The holomicrobiome is the idea that microbial communities across people, animals, plants, food systems and the environment are connected and should be studied together.
How is the holomicrobiome different from the gut microbiome?
The gut microbiome focuses on microbes in the digestive tract. The holomicrobiome takes a wider view and includes multiple microbiomes across ecosystems, including soil and environmental communities.
Why does the holomicrobiome matter for health?
It may help researchers better understand how diet, environment and microbial communities interact. This could support future research into microbiomes and disease prevention and microbiome-based diagnostics.
Does this project mean microbiome testing can diagnose disease?
No.
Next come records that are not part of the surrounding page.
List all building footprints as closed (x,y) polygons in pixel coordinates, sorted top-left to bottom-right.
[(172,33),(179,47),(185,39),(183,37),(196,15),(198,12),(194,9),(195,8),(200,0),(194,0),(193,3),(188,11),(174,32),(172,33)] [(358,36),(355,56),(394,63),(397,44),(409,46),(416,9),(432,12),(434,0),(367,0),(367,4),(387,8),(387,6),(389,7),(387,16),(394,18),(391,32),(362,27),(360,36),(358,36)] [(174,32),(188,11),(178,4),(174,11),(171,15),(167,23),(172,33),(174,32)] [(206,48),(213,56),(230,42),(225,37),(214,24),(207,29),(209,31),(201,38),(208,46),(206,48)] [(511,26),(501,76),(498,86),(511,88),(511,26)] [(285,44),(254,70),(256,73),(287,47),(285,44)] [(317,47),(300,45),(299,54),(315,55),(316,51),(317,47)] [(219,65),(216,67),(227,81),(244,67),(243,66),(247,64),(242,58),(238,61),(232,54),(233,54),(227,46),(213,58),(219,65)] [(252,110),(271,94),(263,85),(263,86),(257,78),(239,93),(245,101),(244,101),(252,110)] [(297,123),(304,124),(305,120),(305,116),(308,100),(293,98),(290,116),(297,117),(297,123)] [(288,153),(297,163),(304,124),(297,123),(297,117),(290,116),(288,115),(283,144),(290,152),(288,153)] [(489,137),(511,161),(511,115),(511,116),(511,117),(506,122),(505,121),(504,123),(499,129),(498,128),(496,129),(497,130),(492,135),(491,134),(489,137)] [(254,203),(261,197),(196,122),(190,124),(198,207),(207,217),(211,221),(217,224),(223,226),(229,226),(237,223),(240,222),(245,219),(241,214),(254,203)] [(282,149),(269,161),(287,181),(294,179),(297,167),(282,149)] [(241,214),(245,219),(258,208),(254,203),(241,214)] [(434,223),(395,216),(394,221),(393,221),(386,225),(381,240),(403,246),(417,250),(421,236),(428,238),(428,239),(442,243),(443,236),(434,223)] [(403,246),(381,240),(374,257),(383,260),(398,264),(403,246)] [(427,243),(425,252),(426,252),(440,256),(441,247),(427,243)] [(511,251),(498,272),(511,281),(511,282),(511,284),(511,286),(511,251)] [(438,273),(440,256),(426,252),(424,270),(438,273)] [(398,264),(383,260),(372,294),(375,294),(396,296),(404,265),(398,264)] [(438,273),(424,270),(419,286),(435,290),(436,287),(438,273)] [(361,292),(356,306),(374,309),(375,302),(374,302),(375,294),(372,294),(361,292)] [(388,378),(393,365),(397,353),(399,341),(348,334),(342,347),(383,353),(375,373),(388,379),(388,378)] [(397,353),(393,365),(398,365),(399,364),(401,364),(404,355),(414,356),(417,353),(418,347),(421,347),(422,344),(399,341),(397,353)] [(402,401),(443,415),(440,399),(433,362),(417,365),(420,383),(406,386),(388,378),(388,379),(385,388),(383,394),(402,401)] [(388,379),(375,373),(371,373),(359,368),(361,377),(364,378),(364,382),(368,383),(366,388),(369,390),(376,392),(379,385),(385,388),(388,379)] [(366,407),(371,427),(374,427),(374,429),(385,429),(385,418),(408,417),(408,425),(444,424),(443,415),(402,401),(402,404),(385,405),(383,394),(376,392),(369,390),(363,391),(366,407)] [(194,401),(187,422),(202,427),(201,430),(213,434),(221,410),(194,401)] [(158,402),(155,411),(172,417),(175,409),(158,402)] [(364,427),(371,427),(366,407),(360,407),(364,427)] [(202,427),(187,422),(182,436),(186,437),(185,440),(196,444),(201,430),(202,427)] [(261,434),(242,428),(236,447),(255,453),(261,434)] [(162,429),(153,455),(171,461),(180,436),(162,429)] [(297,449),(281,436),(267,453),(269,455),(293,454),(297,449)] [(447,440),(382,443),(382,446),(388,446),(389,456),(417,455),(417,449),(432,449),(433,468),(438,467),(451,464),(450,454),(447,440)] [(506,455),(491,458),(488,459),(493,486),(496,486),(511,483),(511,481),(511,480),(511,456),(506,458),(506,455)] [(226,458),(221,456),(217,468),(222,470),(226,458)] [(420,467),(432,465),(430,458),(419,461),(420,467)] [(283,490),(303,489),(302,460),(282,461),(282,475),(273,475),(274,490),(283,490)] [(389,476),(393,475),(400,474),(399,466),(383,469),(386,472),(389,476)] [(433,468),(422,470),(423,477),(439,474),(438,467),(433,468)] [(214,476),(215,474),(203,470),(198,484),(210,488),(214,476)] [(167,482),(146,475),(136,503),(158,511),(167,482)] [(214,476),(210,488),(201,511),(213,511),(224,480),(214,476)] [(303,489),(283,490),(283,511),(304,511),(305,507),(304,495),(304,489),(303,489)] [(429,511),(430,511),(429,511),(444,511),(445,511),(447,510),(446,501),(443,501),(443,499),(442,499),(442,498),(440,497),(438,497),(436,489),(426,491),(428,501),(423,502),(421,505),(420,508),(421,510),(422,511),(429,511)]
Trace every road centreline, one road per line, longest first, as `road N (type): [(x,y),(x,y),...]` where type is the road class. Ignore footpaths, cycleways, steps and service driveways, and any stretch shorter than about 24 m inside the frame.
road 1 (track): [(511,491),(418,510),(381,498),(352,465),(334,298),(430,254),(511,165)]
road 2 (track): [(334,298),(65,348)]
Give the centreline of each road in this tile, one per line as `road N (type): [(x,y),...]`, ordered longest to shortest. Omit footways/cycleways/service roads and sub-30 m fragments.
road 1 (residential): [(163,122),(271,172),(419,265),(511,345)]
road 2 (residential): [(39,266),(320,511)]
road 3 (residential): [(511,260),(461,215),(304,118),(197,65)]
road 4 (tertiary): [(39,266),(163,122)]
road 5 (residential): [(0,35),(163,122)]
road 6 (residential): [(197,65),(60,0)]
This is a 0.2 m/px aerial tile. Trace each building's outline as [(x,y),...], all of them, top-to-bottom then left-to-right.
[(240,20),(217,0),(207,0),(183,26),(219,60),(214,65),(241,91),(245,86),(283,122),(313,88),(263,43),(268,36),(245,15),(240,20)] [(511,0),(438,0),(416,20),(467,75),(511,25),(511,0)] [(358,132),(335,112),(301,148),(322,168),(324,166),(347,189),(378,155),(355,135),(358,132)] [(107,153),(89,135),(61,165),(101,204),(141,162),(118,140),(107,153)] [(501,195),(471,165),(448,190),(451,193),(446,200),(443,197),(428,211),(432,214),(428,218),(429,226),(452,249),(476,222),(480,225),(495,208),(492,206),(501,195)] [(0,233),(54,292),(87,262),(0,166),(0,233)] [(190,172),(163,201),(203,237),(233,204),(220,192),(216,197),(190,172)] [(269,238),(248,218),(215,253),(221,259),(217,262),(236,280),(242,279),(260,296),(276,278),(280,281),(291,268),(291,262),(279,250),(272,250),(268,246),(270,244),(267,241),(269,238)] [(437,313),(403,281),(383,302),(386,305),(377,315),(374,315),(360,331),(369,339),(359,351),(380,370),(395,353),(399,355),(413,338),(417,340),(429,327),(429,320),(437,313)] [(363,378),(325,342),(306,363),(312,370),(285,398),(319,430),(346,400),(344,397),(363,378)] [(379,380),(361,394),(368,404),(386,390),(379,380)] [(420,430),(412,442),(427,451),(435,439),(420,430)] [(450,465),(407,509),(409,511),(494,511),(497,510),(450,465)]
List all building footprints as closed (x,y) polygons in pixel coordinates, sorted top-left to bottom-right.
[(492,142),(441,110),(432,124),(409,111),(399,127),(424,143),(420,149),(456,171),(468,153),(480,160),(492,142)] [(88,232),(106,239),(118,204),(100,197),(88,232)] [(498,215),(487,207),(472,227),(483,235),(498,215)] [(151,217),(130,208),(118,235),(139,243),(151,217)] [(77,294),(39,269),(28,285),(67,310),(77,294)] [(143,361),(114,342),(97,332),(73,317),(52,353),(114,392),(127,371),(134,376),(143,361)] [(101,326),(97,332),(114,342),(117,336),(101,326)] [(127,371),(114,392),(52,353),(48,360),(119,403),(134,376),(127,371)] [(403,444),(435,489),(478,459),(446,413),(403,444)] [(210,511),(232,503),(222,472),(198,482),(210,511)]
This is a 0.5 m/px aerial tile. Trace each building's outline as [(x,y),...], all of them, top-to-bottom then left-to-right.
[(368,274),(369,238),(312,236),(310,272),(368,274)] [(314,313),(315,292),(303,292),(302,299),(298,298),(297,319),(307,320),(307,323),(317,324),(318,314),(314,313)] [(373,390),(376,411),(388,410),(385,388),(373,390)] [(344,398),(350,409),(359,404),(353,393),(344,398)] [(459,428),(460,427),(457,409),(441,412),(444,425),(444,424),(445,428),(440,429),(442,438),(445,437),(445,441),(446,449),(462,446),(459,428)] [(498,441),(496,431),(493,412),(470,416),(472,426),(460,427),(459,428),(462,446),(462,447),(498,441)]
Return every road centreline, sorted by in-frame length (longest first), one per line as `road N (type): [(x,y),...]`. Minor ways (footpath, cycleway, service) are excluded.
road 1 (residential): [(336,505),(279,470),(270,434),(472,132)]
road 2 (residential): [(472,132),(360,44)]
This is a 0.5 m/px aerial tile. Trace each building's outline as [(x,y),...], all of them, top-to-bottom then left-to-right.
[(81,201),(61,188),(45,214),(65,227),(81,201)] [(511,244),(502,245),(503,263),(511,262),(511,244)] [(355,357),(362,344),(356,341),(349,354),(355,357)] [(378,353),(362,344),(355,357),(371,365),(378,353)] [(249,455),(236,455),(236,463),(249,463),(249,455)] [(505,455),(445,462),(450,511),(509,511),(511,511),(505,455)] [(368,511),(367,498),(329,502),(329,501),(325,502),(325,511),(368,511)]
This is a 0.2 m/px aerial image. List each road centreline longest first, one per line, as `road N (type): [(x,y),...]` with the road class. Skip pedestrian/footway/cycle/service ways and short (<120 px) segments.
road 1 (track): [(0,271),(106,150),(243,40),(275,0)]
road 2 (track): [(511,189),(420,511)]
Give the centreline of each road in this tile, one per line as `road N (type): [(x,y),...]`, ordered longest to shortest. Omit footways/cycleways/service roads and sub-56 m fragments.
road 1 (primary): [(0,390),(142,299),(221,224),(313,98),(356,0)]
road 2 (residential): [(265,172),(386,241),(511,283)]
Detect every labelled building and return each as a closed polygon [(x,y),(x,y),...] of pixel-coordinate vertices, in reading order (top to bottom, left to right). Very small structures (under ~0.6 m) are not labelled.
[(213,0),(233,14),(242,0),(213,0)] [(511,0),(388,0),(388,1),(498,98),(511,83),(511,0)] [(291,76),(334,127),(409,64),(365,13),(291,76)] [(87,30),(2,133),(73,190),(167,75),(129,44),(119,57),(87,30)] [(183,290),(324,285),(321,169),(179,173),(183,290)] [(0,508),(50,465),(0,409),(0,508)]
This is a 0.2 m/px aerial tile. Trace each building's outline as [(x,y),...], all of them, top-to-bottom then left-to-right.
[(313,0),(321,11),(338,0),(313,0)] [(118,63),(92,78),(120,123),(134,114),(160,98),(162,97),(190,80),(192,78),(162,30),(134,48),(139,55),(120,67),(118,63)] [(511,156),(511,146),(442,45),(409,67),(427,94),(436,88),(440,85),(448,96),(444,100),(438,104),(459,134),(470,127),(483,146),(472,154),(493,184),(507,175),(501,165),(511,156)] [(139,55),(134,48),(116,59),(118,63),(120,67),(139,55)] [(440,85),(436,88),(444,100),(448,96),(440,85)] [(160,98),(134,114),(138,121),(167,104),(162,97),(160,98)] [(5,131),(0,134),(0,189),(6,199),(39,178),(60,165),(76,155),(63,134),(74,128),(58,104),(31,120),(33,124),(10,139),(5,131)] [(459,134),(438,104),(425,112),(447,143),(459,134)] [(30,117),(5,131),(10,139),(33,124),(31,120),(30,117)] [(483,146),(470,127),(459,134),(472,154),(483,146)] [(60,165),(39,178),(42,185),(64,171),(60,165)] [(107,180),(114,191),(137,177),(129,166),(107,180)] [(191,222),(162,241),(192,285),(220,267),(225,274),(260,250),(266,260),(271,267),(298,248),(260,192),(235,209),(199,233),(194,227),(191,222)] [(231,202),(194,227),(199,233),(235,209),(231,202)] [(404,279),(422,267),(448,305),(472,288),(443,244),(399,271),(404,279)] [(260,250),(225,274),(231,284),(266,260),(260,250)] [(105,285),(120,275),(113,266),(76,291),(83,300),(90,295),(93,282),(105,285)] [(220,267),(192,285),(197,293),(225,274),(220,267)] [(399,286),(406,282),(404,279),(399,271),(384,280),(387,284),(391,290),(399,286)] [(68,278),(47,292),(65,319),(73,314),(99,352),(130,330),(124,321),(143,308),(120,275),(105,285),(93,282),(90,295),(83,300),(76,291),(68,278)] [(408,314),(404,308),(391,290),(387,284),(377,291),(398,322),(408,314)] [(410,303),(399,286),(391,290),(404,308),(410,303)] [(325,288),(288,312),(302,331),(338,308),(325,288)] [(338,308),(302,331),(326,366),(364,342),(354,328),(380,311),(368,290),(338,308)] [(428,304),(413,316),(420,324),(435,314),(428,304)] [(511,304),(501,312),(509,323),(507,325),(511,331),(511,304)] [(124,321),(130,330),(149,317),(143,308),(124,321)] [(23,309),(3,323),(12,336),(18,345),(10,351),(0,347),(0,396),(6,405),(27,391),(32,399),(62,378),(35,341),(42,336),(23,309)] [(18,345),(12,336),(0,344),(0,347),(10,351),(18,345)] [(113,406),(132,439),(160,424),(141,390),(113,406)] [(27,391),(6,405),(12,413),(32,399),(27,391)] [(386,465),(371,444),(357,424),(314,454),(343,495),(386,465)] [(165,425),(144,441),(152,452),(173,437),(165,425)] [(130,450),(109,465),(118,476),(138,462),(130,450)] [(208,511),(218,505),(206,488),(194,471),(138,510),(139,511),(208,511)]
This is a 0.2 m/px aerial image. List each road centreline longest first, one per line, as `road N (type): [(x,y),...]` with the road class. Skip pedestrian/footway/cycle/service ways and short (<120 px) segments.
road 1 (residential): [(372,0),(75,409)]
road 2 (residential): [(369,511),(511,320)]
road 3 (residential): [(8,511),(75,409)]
Microbiome-based diagnostics are still an active research area, and microbiome testing should not be treated as a standalone diagnosis or treatment tool.
What is InnerBuddies doing in the project?
InnerBuddies is participating as a private partner and contributing to the broader research conversation around gut health, soil microbiomes and ecosystem-wide microbiome understanding.
Conclusion
The Dutch Holomicrobiome Groeifonds project is an important step toward studying microbiomes as connected ecosystems. For InnerBuddies, participation in this initiative reflects our commitment to responsible microbiome education and to better understanding how gut health, food ecosystems and environmental microbiomes may fit together. As research continues, the holomicrobiome may become a useful framework for future work in health, agriculture and sustainability.